[Start of Attachment]
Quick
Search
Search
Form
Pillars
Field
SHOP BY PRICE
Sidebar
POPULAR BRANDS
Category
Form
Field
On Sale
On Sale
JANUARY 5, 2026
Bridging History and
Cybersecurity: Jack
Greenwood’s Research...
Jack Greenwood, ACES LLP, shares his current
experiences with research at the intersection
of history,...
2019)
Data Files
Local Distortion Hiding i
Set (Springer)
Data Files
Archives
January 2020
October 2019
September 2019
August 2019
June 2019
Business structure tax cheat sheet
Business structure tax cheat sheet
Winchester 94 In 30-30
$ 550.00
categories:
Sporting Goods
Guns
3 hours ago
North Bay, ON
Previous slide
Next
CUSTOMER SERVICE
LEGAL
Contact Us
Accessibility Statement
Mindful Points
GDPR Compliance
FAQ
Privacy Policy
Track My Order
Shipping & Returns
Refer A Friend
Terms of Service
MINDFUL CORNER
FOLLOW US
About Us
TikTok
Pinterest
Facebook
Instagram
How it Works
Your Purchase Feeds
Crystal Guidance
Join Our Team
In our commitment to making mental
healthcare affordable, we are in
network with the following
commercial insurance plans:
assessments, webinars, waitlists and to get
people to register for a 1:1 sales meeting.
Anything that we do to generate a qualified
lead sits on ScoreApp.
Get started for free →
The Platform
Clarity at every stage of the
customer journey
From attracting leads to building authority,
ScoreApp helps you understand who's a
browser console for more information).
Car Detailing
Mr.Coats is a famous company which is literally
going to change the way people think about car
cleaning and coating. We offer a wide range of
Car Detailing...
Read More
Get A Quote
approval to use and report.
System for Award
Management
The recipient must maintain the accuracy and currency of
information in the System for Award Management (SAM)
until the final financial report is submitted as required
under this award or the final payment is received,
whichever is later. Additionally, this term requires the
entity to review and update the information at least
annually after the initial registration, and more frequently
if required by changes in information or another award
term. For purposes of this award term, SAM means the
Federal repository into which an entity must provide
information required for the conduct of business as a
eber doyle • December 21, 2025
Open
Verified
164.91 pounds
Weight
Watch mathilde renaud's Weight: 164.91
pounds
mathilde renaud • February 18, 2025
[End of Attachment]
• [EXERCISE BRIEF]:
Copy out all of the listing above, line for line, with no changes.

• [TASK OUTPUT]:
Quick
Search
Search
Form
Pillars
Field
SHOP BY PRICE
Sidebar
POPULAR BRANDS
Category
Form
Field
On Sale
On Sale
JANUARY 5, 2026
Bridging History and
Cybersecurity: Jack
Greenwood’s Research...
Jack Greenwood, ACES LLP, shares his current
experiences with research at the intersection
of history,...
2019)
Data Files
Local Distortion Hiding i
Set (Springer)
Data Files
Archives
January 2020
October 2019
September 2019
August 2019
June 2019
Business structure tax cheat sheet
Business structure tax cheat sheet
Winchester 94 In 30-30
$ 550.00
categories:
Sporting Goods
Guns
3 hours ago
North Bay, ON
Previous slide
Next
CUSTOMER SERVICE
LEGAL
Contact Us
Accessibility Statement
Mindful Points
GDPR Compliance
FAQ
Privacy Policy
Track My Order
Shipping & Returns
Refer A Friend
Terms of Service
MINDFUL CORNER
FOLLOW US
About Us
TikTok
Pinterest
Facebook
Instagram
How it Works
Your Purchase Feeds
Crystal Guidance
Join Our Team
In our commitment to making mental
healthcare affordable, we are in
network with the following
commercial insurance plans:
assessments, webinars, waitlists and to get
people to register for a 1:1 sales meeting.
Anything that we do to generate a qualified
lead sits on ScoreApp.
Get started for free →
The Platform
Clarity at every stage of the
customer journey
From attracting leads to building authority,
ScoreApp helps you understand who's a
browser console for more information).
Car Detailing
Mr.Coats is a famous company which is literally
going to change the way people think about car
cleaning and coating. We offer a wide range of
Car Detailing...
Read More
Get A Quote
approval to use and report.
System for Award
Management
The recipient must maintain the accuracy and currency of
information in the System for Award Management (SAM)
until the final financial report is submitted as required
under this award or the final payment is received,
whichever is later. Additionally, this term requires the
entity to review and update the information at least
annually after the initial registration, and more frequently
if required by changes in information or another award
term. For purposes of this award term, SAM means the
Federal repository into which an entity must provide
information required for the conduct of business as a
eber doyle • December 21, 2025
Open
Verified
164.91 pounds
Weight
Watch mathilde renaud's Weight: 164.91
pounds
mathilde renaud • February 18, 2025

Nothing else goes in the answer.